* Source extract:

+ + +

Given all of this, some national sleep groups have gone one step further—suggesting that middle and high schools should begin the day at 10 AM. Of course, this would push these schools’ dismissal times to 4 or 5 PM!

Critically, the AAP and CDC reports and recommendations make an implicit assumption: that a later start to the school day will result in adolescents getting the right amount of sleep at the right time of the night.

But, in a “parallel universe” this assumption may have some holes.

What Adolescents Do with their “Free Time

When adolescents are not in school during the week, they typically engage in many diverse activities:

  • Sports, music, clubs, or other extracurricular activities
  • Socializing or relaxing
  • Taking care of siblings (or other family members) or doing chores
  • Working at after school jobs (some to financially help their families)
  • Traveling from school to home (which may involve long distances in some rural areas)
  • Completing their homework
  • Watching TV, listening to music, interacting with other media

In the latter area, a report published earlier this month (November 3, 2015) by Common Sense Media investigated the media use of 2,658 adolescent “teens and tweens.”

This report detailed the following primary results:

  • Teenagers spend nearly 9 hours a day involved in some type of media—with music and TV remaining the favorites. Pre-teens (aged 8 to 12) spend about 6 hours a day in one or more media-related areas.
  • 67% of teenagers listen to music every day, between 58% and 62% watch TV, and 45% use social media every day.
  • Boys are more involved in video games. Male teenagers spend an average of 56 minutes a day gaming, while girls spend only 7 minutes a day. Girls spend more time on social media or reading than boys.

+ + +

* Problem set:
(1) From the article on school start times and adolescent free time, print the passage starting with "Given all of" and going on through "help their families)".
(2) In the article on school start times, at what hour have some national sleep groups proposed that middle and high schools begin the day?
(3) Carry the article on school start times and adolescent free time further, picking up after its last sentence.
The data that comes after this article is separate material.

+ + +

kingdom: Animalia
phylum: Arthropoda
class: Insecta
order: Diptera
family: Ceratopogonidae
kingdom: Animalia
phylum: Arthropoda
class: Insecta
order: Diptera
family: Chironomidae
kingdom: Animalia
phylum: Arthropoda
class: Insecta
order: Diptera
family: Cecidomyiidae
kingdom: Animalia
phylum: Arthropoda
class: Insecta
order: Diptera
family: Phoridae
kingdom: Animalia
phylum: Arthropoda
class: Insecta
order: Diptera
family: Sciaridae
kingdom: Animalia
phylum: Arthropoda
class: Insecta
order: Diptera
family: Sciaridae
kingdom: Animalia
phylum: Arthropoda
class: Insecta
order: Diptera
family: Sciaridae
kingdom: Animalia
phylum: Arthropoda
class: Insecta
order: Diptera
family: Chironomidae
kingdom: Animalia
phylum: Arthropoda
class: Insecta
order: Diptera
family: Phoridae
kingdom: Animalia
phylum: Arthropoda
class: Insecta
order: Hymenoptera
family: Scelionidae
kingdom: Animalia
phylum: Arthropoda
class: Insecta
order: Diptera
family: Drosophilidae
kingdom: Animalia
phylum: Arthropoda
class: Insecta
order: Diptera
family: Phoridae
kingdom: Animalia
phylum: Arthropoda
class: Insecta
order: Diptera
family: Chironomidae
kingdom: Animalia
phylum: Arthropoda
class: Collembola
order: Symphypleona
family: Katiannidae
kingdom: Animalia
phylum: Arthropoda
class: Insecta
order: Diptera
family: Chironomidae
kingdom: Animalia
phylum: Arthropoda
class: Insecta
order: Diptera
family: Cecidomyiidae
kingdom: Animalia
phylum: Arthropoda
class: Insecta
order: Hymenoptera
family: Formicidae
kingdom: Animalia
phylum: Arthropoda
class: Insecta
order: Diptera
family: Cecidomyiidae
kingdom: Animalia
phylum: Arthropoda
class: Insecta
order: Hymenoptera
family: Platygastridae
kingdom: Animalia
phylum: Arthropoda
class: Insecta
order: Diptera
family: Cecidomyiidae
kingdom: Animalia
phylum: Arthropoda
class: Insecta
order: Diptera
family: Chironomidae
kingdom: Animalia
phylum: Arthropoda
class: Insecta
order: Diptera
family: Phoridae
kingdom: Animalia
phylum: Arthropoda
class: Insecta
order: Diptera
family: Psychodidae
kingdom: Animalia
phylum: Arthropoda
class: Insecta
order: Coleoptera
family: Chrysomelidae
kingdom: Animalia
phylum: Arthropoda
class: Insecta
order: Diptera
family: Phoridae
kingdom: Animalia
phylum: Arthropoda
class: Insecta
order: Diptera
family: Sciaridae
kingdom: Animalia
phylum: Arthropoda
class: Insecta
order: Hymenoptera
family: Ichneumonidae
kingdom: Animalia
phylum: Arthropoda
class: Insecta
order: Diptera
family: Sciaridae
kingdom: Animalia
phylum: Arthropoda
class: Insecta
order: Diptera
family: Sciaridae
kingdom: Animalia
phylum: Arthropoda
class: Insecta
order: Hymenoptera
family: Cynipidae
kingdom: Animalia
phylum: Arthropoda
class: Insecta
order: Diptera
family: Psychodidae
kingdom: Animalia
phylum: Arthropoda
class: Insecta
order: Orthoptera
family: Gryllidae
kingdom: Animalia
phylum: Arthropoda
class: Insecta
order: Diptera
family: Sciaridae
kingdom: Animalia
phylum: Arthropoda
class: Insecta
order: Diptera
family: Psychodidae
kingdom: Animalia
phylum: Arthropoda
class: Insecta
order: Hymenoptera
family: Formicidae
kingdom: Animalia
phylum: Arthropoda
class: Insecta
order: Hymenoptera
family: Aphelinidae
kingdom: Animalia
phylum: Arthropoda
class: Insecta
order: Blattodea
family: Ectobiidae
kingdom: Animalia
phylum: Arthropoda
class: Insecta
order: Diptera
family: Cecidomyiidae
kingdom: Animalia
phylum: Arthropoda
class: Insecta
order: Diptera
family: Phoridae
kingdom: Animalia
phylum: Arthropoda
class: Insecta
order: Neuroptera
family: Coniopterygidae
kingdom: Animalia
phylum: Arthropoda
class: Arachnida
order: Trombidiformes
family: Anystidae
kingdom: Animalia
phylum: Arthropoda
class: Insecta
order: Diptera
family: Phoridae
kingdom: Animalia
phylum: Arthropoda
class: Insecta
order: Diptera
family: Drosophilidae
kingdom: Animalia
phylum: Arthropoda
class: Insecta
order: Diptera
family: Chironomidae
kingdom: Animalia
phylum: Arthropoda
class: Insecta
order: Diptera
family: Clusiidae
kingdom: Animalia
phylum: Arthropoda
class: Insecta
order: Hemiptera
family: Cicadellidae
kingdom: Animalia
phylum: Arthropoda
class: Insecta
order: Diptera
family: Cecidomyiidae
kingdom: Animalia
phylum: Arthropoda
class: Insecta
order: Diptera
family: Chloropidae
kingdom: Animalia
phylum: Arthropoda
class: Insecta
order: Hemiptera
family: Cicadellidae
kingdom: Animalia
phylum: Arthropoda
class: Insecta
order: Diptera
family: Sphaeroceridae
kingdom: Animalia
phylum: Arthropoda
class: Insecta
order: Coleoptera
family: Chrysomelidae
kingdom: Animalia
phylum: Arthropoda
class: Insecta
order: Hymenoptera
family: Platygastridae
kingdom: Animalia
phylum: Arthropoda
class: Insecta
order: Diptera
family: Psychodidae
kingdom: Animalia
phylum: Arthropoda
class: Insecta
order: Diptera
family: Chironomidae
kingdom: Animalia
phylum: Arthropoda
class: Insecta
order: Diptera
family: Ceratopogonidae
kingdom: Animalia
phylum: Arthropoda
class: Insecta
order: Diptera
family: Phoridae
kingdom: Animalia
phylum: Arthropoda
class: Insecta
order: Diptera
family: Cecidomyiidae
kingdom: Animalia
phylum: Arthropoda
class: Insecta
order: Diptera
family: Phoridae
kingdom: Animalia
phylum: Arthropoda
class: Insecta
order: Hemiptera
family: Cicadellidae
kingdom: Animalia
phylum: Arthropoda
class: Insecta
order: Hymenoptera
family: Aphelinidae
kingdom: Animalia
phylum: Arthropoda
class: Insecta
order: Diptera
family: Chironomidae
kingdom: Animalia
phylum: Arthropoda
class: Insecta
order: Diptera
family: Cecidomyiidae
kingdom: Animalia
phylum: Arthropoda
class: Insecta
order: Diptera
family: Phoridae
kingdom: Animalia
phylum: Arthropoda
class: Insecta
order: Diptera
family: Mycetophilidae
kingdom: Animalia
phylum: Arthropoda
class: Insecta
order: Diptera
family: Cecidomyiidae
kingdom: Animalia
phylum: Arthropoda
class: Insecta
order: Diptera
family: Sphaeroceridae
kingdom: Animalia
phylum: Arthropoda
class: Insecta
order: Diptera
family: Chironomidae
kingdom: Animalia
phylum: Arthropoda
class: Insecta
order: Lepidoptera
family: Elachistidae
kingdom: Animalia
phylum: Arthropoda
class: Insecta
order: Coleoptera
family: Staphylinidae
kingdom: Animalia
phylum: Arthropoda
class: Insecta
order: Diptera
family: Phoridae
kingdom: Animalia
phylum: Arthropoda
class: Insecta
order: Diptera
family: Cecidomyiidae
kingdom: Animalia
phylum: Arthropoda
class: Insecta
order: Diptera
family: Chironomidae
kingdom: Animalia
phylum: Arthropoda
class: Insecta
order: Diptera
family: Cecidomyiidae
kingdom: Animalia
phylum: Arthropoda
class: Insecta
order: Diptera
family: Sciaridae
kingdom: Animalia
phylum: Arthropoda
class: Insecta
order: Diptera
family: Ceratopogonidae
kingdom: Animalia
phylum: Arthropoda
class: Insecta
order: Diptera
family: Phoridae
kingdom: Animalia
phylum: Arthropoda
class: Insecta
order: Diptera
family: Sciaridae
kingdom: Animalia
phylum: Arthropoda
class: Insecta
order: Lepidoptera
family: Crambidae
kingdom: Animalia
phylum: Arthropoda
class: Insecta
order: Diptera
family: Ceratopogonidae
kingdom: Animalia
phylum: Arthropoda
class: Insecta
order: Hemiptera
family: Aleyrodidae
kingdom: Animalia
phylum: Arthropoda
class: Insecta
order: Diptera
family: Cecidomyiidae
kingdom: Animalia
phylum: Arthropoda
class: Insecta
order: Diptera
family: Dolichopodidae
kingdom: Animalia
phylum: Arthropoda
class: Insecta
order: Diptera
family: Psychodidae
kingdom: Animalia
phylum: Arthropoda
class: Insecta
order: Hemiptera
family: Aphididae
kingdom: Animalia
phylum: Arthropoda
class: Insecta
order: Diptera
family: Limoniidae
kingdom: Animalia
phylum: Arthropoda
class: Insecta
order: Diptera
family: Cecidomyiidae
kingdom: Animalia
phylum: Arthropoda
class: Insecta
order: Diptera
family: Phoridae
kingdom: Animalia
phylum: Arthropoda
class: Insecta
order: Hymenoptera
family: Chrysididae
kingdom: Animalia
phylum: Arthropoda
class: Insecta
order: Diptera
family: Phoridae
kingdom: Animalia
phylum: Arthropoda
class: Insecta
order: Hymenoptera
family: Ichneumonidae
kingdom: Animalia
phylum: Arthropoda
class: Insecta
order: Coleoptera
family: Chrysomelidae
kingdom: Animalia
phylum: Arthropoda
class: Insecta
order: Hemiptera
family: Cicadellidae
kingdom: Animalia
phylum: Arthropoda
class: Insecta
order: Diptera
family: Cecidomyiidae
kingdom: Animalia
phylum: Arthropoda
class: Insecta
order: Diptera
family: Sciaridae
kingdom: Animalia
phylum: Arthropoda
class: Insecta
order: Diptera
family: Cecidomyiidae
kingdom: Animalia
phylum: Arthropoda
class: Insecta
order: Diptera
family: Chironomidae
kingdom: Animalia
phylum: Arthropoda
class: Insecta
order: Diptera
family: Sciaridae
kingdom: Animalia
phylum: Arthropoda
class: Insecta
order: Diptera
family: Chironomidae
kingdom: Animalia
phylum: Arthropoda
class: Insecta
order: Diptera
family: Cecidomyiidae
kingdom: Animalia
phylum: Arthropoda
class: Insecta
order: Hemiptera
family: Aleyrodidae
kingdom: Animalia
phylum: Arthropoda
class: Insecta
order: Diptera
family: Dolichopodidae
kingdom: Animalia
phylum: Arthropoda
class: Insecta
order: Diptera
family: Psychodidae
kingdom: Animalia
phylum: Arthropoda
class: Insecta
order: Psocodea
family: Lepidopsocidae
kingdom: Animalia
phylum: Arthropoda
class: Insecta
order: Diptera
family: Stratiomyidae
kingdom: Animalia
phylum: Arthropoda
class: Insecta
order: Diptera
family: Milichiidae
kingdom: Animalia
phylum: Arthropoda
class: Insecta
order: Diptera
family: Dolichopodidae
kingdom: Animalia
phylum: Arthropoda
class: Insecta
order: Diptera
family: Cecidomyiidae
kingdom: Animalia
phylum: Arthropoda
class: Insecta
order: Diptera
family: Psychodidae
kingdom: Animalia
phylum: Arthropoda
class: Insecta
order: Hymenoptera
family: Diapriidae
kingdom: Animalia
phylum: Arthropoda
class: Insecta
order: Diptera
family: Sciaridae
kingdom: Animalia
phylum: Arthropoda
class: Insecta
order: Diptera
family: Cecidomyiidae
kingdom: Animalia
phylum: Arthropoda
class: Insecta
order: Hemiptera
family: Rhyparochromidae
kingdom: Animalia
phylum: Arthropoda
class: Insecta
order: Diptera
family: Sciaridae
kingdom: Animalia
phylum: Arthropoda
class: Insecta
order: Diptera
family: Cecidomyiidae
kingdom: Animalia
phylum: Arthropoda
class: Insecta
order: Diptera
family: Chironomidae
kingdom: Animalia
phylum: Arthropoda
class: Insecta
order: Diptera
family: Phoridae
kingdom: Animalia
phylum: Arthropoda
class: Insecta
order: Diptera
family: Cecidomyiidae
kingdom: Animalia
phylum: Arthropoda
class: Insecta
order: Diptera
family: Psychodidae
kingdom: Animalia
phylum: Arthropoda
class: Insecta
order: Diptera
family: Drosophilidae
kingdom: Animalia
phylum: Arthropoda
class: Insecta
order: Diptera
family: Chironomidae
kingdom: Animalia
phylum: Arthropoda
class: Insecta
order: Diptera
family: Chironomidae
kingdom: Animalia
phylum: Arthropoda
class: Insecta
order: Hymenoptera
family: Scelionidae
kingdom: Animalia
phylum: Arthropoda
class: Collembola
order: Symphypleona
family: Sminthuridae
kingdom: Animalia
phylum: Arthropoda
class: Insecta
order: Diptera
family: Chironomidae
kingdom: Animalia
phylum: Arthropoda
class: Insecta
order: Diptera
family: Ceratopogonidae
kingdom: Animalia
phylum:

+ + +

* Results by task:
(1)
Given all of this, some national sleep groups have gone one step further—suggesting that middle and high schools should begin the day at 10 AM. Of course, this would push these schools’ dismissal times to 4 or 5 PM!

Critically, the AAP and CDC reports and recommendations make an implicit assumption: that a later start to the school day will result in adolescents getting the right amount of sleep at the right time of the night.

But, in a “parallel universe” this assumption may have some holes.

What Adolescents Do with their “Free Time

When adolescents are not in school during the week, they typically engage in many diverse activities:

  • Sports, music, clubs, or other extracurricular activities
  • Socializing or relaxing
  • Taking care of siblings (or other family members) or doing chores
  • Working at after school jobs (some to financially help their families)

(2) 10 AM

(3)
  • Students from poverty backgrounds have less access to computers, tablets, and smartphones than non-poverty students—but spend more time on these devices when they own one.
  • African-American teenagers spend more time in media-related interactions than other ethnic groups (averaging 11 hours and 13 minutes per day). This contrasts with Caucasian teenagers who average 8 hours and 48 minutes in media-related involvements.
  • Half of the teenagers say they watch TV or use social media either “a lot” or “sometimes” while doing their homework, and 76% say they listen to music while working. Half of the teens say that listening to music helps their work, while only 6% thought that it hurt their work.

While adolescents are clearly multi-tasking—being engaged in the after-school activities noted above at the same time that they are media-involved and media-connected—there are two concerning issues.

The first concern involves the last Common Sense Media survey result indicating that 50 to 76% of the teenaged respondents are media multi-tasking while doing their homework.

With most middle and high school homework focused on applied and higher ordered thinking activities, this multi-tasking may be directing students’ attention more to their “social worlds”…and less to the cognitive learning processes needed to learn and master the skills embedded in their homework.

The second concern relates to the fact that some adolescents are media engaged not just late at night, but in the middle of the night. Indeed recent 2015 studies in Great Britain and Scandinavia have found that 25% or more of the adolescents there keep their smartphones and other devices on during the night, and that they frequently are woken up by, for example, friends’ texts or social media prompts.

Knowing that this is occurring here in the US (as discussed in a 2014 New York Times article), we come full-circle back to the issue of how much sleep our adolescents need and how much sleep—due to their own social media habits—they are not getting.

So…What Do We Do?

With the broad prevalence of technology (see below), it is crucial that parents/guardians:

  • Supervise and help manage their children and adolescents’ access to media hardware and software (especially for young children up through their “tweens”); and
  • Teach them, over time, the skills needed to self-manage their own media behavior during their tween and teen years.

While this has always been the case with television, this now must generalize to the other types of media available to students.

Critically, this management and education to self-management needs to occur at a very early age.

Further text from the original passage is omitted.